Cited 39 times since 2004 (2 per year) source: EuropePMC Journal of the American College of Cardiology, Volume 44, Issue 5, 1 1 2004, Pages 1113-1123 Fibroblast growth factor-1 improves cardiac functional recovery and enhances cell survival after ischemia and reperfusion: a fibroblast growth factor receptor, protein kinase C, and tyrosine kinase-dependent mechanism.

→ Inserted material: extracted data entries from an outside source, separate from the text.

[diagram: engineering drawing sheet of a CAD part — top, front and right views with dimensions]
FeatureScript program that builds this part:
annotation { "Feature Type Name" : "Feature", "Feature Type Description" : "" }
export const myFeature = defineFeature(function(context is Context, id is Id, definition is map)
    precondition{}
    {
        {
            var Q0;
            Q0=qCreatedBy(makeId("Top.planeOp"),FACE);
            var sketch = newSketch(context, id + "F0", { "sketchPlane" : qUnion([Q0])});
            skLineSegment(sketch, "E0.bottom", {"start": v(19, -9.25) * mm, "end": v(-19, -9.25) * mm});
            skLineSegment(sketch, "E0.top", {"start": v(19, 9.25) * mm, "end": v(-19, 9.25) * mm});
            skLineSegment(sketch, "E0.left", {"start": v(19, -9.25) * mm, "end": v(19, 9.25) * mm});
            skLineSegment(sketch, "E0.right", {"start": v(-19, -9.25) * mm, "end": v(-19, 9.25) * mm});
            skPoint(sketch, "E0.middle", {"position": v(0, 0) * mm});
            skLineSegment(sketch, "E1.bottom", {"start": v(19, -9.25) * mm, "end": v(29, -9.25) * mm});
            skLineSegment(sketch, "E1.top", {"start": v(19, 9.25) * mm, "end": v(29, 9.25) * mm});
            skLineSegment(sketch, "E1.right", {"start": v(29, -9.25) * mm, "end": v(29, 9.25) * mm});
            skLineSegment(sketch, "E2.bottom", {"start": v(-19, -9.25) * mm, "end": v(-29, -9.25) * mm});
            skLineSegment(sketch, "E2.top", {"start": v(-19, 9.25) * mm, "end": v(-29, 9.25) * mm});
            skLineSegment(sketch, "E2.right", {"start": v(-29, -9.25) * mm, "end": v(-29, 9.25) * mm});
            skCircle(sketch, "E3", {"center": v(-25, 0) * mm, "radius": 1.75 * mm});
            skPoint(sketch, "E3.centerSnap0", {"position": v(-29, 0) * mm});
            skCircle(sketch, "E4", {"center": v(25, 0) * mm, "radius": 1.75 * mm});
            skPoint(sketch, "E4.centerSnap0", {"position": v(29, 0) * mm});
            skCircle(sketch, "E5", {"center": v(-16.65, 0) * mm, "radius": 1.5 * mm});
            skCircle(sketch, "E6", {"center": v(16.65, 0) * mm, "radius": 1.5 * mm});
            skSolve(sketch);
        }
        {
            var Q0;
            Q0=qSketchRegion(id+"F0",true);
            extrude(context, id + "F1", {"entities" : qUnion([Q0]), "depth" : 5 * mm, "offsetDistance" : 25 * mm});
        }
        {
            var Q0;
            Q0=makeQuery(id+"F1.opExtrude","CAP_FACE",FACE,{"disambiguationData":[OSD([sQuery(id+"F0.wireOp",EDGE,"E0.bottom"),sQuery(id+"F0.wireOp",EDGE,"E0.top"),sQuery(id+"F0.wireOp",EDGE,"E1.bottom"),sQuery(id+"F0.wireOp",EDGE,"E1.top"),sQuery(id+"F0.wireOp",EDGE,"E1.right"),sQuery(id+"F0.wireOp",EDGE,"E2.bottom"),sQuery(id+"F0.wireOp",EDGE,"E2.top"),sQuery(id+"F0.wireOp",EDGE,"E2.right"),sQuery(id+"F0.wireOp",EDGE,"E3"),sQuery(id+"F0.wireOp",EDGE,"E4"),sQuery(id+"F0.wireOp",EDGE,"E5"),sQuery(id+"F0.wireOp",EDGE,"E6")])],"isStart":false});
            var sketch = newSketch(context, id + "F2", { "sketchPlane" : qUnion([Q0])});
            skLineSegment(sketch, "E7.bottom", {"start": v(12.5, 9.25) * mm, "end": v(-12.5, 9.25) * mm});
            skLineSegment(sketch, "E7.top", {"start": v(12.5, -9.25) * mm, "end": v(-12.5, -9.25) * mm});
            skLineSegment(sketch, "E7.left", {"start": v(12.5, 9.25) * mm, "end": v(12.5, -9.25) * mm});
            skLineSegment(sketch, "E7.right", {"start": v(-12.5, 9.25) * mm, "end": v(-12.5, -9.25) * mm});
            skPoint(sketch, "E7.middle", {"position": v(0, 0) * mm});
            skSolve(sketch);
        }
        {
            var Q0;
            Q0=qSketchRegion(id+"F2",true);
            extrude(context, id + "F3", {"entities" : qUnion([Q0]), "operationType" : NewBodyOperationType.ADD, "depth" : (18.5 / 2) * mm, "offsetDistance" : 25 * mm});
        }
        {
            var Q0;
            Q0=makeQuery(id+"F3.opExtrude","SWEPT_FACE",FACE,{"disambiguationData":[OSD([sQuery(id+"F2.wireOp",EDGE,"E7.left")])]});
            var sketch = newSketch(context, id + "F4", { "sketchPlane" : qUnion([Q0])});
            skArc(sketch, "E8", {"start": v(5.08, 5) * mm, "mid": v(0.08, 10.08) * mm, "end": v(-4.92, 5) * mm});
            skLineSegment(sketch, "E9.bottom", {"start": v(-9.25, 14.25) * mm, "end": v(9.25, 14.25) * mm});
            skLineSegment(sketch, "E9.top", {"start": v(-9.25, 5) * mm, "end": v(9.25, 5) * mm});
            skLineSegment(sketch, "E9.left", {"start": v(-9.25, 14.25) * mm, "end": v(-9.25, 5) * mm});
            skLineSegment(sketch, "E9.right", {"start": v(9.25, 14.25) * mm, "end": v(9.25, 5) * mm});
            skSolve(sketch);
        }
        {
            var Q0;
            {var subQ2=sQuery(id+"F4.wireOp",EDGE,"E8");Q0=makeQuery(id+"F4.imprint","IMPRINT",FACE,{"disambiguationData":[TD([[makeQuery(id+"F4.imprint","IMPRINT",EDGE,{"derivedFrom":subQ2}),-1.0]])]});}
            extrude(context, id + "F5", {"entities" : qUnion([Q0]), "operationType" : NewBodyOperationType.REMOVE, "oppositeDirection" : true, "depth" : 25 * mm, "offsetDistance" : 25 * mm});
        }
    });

Palmen M, Daemen MJ, De Windt LJ, Willems J, Dassen WR, Heeneman S, Zimmermann R, Van Bilsen M, Doevendans PA
Objectives
We sought to investigate the role of fibroblast growth factor (FGF)-1 during acute myocardial ischemia and reperfusion.
Background
The FGFs display cardioprotective effects during ischemia and reperfusion.
Methods
We investigated FGF-1-induced cardioprotection during ischemia and reperfusion and the intracellular signaling pathways responsible for these effects in an ex vivo murine setup of myocardial ischemia and reperfusion.
Results
Cardiac-specific human FGF-1 overexpression was associated with enhanced post-ischemic hemodynamic recovery and decreased lactate dehydrogenase release during reperfusion. Inhibition of the FGF receptor, protein kinase C (PKC), and tyrosine kinase (TK) resulted in blockade of FGF-1-induced protective effects on cardiac functional recovery and cell death.
Conclusions
The overexpression of FGF-1 induces cardioprotection through a pathway that involves the FGF receptor, PKC, and TK.